> [Brano del testo]:
Si ode per tutto un rumore di battenti che si schiudono. Ogni casa spalanca la sua porta e offre l’ospitalità della sua corte e dei suoi anditi. Chi è per via allunga il passo e varca la prima soglia. Arriva dall’interno degli edifici abbuiati un brusìo di gente che dai piani alti, i più minacciati, scende senza spavento e senza fretta. Delle voci avvertono, chiamano: «Vegnì zo! I xe qua!».

«I xe qua!» — niente altro. Vi si sente l’abitudine e il disprezzo.

Tutto si quieta a poco a poco. I vaporini che facevano le ultime corse sul Canal Grande hanno spento i fanali e si serrano ai pontili, con i quali si confondono, mandando un soffio lieve di vapore come un ansimare represso. Non un tuffo di remi nell’ombra dei canali.

Nessun battello si muove. Le gondole abbandonate nereggiano in folla presso alla riva fra i pali d’ormeggio. È dileguato ogni segno di vita umana. Venezia sembra vuota, sola, più grande, e ad un tratto si ha la percezione di una sua vita misteriosa e possente. Pare che la emozione che ci afferra, confusa, inesprimibile, venga dal sentimento di una presenza animata, immane, soggiogatrice.

> [Esercizi da svolgere]:
[1] Stabilite se ciascuna affermazione concorda con il brano su Venezia, rispondendo sì o no e citando le parole decisive: (a) le gondole si allontanano dalla riva; (b) i vaporini del Canal Grande hanno spento i fanali; (c) la gente dei piani alti scende in fretta.
[2] Secondo il brano, che cosa offre ogni casa dopo aver spalancato la porta?
Per rispondere, basatevi unicamente sul brano.

> [Estratti dei dati]:
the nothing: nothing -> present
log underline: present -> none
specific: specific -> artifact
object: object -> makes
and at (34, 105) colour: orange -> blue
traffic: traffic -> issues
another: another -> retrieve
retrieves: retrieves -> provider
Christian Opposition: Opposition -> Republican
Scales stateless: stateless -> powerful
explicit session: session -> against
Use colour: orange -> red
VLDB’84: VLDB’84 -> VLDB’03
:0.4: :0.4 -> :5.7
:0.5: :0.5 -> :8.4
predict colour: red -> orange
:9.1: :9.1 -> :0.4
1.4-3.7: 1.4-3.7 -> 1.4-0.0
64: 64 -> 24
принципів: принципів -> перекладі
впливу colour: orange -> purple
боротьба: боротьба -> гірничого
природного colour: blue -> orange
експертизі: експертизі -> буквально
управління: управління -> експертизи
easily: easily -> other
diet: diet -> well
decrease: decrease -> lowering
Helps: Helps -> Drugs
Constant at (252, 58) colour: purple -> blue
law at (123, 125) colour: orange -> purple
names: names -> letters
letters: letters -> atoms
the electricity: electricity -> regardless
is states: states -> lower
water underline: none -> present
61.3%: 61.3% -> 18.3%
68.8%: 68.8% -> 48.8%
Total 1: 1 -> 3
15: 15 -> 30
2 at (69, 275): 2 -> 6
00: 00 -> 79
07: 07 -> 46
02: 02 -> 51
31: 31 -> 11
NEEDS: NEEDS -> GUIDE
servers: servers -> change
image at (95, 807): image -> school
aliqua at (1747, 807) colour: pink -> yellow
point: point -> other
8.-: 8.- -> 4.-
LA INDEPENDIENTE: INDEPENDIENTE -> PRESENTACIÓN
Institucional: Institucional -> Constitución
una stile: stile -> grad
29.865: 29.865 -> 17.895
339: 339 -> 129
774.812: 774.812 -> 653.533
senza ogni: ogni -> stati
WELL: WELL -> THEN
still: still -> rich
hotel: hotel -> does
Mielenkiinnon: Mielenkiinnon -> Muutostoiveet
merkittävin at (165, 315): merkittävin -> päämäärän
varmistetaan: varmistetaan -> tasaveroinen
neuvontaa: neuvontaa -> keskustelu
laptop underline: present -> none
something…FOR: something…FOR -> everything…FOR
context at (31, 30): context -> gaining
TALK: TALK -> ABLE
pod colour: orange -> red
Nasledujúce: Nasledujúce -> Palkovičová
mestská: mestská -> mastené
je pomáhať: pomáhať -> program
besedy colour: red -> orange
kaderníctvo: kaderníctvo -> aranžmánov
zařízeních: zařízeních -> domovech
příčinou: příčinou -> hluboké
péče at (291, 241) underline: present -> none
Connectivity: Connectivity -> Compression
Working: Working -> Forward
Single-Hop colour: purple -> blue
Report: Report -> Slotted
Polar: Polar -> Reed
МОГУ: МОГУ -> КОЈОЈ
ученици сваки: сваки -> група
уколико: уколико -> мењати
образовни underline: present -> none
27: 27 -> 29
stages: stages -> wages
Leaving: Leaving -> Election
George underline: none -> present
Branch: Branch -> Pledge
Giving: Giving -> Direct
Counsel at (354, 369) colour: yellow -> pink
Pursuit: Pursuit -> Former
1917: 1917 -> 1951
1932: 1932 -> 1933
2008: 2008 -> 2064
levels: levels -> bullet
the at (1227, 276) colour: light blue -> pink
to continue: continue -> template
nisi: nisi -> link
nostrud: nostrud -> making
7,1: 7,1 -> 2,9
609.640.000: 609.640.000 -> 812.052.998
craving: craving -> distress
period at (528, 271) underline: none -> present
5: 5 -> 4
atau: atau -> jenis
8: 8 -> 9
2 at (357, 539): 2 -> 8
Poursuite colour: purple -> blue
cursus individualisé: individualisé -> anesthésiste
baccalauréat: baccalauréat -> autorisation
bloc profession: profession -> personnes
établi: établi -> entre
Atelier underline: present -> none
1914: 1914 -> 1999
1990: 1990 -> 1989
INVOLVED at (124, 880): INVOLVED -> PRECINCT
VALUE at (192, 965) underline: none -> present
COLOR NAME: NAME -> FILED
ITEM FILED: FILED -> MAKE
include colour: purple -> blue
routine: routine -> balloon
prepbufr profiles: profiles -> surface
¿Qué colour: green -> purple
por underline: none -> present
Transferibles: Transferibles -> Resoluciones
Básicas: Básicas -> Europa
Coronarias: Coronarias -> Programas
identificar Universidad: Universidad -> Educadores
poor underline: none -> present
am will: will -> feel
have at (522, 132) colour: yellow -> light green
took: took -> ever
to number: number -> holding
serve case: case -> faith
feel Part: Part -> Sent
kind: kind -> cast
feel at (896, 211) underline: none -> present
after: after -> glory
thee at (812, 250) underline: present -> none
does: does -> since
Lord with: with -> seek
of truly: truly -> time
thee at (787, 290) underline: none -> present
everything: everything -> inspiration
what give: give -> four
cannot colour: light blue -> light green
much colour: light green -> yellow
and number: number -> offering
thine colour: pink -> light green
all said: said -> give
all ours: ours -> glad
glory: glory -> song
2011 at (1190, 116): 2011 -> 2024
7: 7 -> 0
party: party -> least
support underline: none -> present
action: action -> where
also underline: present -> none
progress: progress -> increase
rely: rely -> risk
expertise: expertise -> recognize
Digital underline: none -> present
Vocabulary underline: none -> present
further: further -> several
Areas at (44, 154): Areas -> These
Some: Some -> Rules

> [Risposte finali]:
[1]
(a) No: «Le gondole abbandonate nereggiano in folla presso alla riva fra i pali d’ormeggio».
(b) Sì: «hanno spento i fanali».
(c) No: «scende senza spavento e senza fretta».

[2] L’ospitalità della sua corte e dei suoi anditi.